Addiction involves key impairments in reward sensitivity (RS). The current study explored impaired RS to
natural reward as a predisposing factor to addictive-like behavior. Alcohol preferring (P) rats are selectively bred
based on significantly greater ethanol consumption and preference and offer the ability to inspect differences in
subjects with a positive family history of addictive-like behavior. P rat’s RS was compared to RS in the well-used
Sprague-Dawley (SD) strain. To assess RS in a novel manner, instrumental incentive contrast, discrimination and
consumption of sucrose solution were examined. Animals performed in a free operant situation for different
sucrose concentration solutions using a block of ‘mixed’ trials with alternating outcome concentrations (e.g., 5
and 10 % sucrose) to change outcome value in a predictable manner. Animals also performed for reward in
blocks of single outcome trials (5 or 10 or 20 or 40 % sucrose daily exposure) surrounding the mixed block. RS (e.
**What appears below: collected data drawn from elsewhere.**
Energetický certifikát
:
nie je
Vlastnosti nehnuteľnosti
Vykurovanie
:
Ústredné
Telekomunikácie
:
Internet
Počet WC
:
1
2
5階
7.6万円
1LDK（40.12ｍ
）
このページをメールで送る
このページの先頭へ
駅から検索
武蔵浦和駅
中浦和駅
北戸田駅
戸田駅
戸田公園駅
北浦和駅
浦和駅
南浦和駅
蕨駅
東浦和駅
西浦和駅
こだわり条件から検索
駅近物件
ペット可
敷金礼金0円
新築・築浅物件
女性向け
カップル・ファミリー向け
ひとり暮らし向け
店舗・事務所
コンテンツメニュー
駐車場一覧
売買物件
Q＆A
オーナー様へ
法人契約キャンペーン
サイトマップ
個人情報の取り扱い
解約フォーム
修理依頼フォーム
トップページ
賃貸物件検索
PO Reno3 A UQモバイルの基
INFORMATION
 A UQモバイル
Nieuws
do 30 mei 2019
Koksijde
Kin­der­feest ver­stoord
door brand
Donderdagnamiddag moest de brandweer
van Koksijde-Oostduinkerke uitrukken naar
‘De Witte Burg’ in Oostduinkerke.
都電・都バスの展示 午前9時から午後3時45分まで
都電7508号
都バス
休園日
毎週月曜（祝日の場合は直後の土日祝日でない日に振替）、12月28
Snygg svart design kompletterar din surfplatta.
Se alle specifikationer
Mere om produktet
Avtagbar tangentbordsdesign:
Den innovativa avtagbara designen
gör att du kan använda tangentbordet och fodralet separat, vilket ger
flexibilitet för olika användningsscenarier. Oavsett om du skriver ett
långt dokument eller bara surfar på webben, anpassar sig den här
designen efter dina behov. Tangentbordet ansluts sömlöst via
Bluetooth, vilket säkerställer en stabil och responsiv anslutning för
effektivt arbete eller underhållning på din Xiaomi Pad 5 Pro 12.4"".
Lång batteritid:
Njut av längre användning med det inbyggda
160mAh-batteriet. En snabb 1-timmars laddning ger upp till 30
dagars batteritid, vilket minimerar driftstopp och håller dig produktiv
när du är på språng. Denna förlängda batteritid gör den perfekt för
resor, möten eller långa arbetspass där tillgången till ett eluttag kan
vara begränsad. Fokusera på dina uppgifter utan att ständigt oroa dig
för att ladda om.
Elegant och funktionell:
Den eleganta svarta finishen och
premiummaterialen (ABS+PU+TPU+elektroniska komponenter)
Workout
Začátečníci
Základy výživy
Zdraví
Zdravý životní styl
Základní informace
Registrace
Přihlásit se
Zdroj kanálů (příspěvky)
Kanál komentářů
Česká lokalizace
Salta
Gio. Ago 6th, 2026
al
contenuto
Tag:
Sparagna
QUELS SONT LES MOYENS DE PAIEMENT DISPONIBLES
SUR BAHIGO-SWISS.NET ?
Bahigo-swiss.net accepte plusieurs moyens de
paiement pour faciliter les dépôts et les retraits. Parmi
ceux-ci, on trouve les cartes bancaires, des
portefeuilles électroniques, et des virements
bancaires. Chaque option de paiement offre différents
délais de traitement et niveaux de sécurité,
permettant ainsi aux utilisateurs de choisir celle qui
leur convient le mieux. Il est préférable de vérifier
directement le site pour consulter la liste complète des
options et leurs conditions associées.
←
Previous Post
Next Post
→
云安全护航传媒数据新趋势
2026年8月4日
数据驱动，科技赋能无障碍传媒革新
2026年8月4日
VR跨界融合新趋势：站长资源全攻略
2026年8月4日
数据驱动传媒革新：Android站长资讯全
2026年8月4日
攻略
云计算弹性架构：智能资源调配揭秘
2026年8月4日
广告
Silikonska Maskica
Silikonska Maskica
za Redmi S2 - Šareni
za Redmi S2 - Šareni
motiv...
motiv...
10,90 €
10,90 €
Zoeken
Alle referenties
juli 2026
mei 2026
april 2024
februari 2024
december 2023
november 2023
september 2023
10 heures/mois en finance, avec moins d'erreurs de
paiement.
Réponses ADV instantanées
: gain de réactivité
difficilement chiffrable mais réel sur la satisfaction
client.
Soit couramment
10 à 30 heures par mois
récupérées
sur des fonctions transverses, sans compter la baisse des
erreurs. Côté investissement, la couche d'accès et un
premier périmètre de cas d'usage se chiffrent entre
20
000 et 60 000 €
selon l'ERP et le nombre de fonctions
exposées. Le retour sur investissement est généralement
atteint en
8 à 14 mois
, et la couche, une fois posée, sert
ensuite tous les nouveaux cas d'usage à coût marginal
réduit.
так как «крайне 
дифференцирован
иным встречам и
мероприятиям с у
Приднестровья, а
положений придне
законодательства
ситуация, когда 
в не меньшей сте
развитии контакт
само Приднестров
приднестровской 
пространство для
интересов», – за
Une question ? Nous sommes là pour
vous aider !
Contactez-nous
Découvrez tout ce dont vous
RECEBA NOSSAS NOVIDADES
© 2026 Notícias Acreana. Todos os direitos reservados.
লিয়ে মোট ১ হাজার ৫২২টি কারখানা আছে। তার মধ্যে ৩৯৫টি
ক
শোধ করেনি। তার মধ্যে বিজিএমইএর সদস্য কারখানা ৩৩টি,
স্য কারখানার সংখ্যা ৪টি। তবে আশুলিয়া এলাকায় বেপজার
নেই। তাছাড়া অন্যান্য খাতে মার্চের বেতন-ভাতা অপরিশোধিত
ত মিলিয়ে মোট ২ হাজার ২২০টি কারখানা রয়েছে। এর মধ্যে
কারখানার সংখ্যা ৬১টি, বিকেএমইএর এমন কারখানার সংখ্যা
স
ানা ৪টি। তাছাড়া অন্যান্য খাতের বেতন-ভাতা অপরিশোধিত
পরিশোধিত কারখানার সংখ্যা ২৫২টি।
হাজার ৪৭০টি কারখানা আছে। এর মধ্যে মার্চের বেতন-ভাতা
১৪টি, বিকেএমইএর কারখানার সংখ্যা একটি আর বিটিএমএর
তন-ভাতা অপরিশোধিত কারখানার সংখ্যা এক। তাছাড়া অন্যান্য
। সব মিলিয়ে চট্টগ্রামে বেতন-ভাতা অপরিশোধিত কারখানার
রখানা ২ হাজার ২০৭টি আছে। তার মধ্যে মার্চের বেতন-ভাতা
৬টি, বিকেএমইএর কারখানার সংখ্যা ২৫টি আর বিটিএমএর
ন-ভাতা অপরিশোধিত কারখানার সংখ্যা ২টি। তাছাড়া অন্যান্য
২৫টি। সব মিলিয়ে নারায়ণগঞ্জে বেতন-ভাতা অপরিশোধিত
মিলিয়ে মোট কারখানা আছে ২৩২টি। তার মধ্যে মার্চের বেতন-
g., reward discrimination and contrast effects between and within-sessions) was measured by changes in trials
completed, instrumental response latency and consumption. P rats expressed an altered profile of RS with a
greater tendency toward equivalent responding to different outcomes within the same session and an absence of
incentive contrast from diverse reward comparisons. In contrast, SD animals expressed within-session reward
discrimination and a subset of incentive contrast effects. These effects were moderated by food deprivation more
consistently in SD compared to P rats. P rat alterations in processing natural rewards could predispose them to
addictive-like behaviors including greater alcohol consumption and preference.